Rediscovered and recovered respectively earlier this year by curator (now department head) Keith Christiansen and head paintings conservator Michael Gallagher, the picture has been revealed as both an autograph work of exceptional quality and presence and second in beauty only to the great portrait of Velásquez mulatto manservant and pupil Juan de Pareja bought in 1971 -- and some might argue that the new Velásquez is the Met’s most important Old Master "acquisition" since then. Daringly, Christiansen has hung the picture beside the Pareja, and it does not suffer the comparison. Both have the same haunting presence and tactile quality of flesh and hair, executed with a similar confidence and freedom, setting them apart from the Met’s four other, more finished and formal paintings by the master.
One has to look back to 1970 for an in-house museum "find" of comparable importance, when Cecil Gould and Konrad Oberhuber at the National Gallery, London similarly reassessed an "old copy" of Raphael’s Portrait of Julius II, which wastransformed through cleaning and re-identified and unanimously acclaimed as Raphael’s long-lost original.
Congratulations are in order for Christiansen and company -- but so is the question, "What took you so long?!"
Like the Met’s "new" Velásquez, the London National Gallery Julius II had been acquired (in 1824) as an original, then dismissed as a copy by the leading experts in the field. But unlike the Raphael, the Velásquez was not buried and forgotten -- it has nearly always been on view in the Museum’s Spanish painting galleries. There’s always been room for it. The reason is simple. Aside from El Greco and Goya, the Met’s collection of Spanish paintings is remarkably weak, and the "workshop" portrait was needed as a "fill-in" between more important 17th-century works.
And while the Met still has a fair number of European paintings veiled by filthy varnish, most of them reside in storage. The Velásquez was one of the few grimy canvases that anyone could see. Even dirty, it was clearly a work of some quality that deserved closer inspection, yet none of the Met’s previous conservators or curators gave it much thought. John Brealey, the Met’s highly esteemed head of paintings conservation during 1975-1989 was universally anointed a Velásquez specialist following his triumphant cleaning and restoration of Velásquez’ Las Meninas in 1984.

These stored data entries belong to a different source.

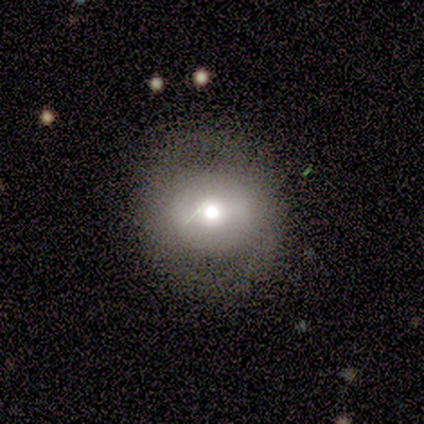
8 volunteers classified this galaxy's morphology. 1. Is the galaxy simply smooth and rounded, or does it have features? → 62% smooth, 25% featured or disk, 12% star or artifact.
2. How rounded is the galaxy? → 100% round, 0% in between, 0% cigar-shaped.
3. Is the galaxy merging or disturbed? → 86% none, 14% major disturbance, 0% minor disturbance, 0% merger.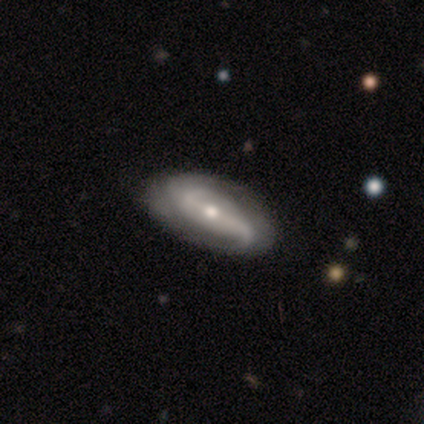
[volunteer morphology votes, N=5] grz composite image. It shows a featured or disk galaxy (100%) with a strong bar (80%), 2 (100%) loose (75%) spiral arms (80%) and a moderate central bulge (40%). Merging: none (60%).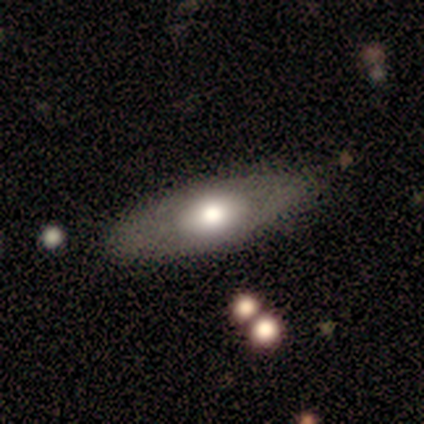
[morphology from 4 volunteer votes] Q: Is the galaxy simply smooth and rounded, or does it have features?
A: smooth — 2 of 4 (50%).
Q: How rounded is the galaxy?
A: in between — 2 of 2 (100%).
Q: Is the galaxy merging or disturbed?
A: none — 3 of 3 (100%).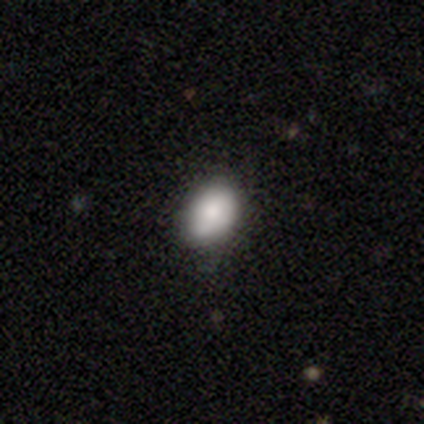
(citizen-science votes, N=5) Smooth or featured?
  - smooth: 80% *
  - featured or disk: 20%
  - star or artifact: 0%
How rounded?
  - in between: 100% *
  - round: 0%
  - cigar-shaped: 0%
Merging?
  - none: 80% *
  - major disturbance: 20%
  - minor disturbance: 0%
  - merger: 0%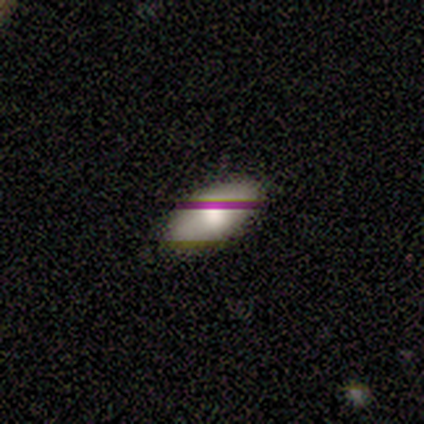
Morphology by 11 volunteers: Smooth or featured?
  - smooth: 91% *
  - featured or disk: 9%
  - star or artifact: 0%
How rounded?
  - in between: 100% *
  - round: 0%
  - cigar-shaped: 0%
Merging?
  - none: 100% *
  - minor disturbance: 0%
  - major disturbance: 0%
  - merger: 0%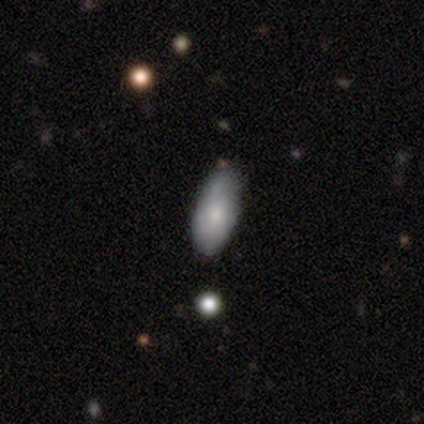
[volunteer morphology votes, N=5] smooth 80%, featured or disk 20%, star or artifact 0%. Down the decision tree: how rounded — in between (75%); merging — none (100%).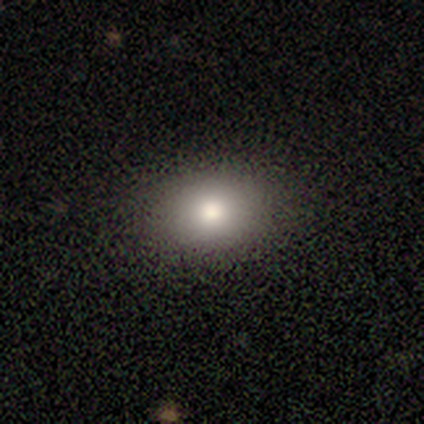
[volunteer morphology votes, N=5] Smooth or featured?
  - smooth: 80% *
  - featured or disk: 20%
  - star or artifact: 0%
How rounded?
  - in between: 75% *
  - round: 25%
  - cigar-shaped: 0%
Merging?
  - none: 100% *
  - minor disturbance: 0%
  - major disturbance: 0%
  - merger: 0%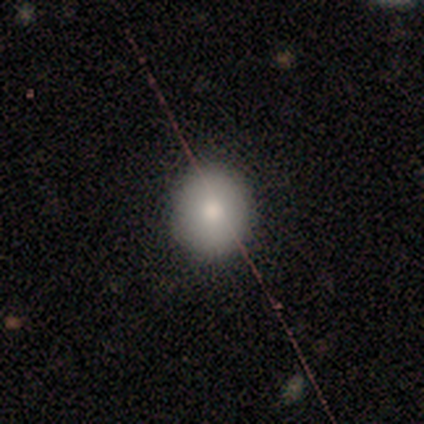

Yet Brealey completely ignored the Met’s portrait. Under Brealey and his successor Hubert von Sonnenburg, the picture never appeared among the list of canvases under consideration for treatment and cleaning. The painting was excluded from the Met’s great Velásquez exhibition of 1989 and was considered but not requested for the most recent Velásquez exhibition at the National Gallery, London in 2006.
"Scholarship has its own momentum," explains Christiansen. "It can frequently blind us to the ability to see things under the lens of previous scholarship. In this case, it affected conservators. It predisposed them in a negative way."
How and why did the Velásquez fall?
The earliest history of the painting is unknown. Masquerading as an Anthony van Dyck, it is first recorded in the early 19th century in the collection of Johann Ludwig, Reichgraf von Wallmoden-Gimborn. Sold by his descendants to another German noble collector, it was first identified as a Velásquez in 1854 by the British connoisseur Sir Hugh Hume Campbell. It remained unpublished until 1917, when August Mayer, then the leading authority on the painter, described it as a Velásquez of singular importance. Mayer noted that the same man appears, with an identical gaze and turn of the head in a figure at the far right edge of The Surrender of Breda at the Prado, which had traditionally been considered a self-portrait of Velásquez.
Mayer agreed with the identification and published it as such, dating it close to the Surrender, ca. 1634-35. Mayer’s friend and fellow scholar Juan Allende-Salazar believed the picture to be by Velásquez pupil and son-in-law Juan Bautista Martinez del Mazo, an opinion that Mayer eventually shared. In 1925, the painting was sold (as Velásquez) by Ernst-August, Duke of Brunswick-Luneberg to Berlin dealer Leo Blumenreich, who presumably passed it along (or sold a half-share) to Joseph Duveen.
Duveen was not in the business of selling Mazos. He wanted a Velásquez, and knew that Mayer’s doubts could seriously compromise the sale -- and the price. The only way he would get both was to make Mayer change his mind. To entice the scholar to re-evaluate his opinion, Duveen had the picture cleaned -- it is possible that some of the painting’s present abraded surface is due to his scrubbing -- and paid for Mayer to have another look. Mayer pronounced it a masterpiece by Velásquez.
Given Duveen’s relationship with the attribution-enhancing Bernard Berenson, it is logical to think that here Mayer also whored himself. Yet Mayer’s description of the freshly cleaned picture, noting the "marvelous modeling," the "mother of pearl tints" of the face, and the silver-gray tones of the background, are identical to the picture in its present state. Most tellingly, Mayer described it as being like a "flowing watercolor," approving of its sketchy, loose, even partially unfinished qualities (alas, no photograph is known of the picture in that state).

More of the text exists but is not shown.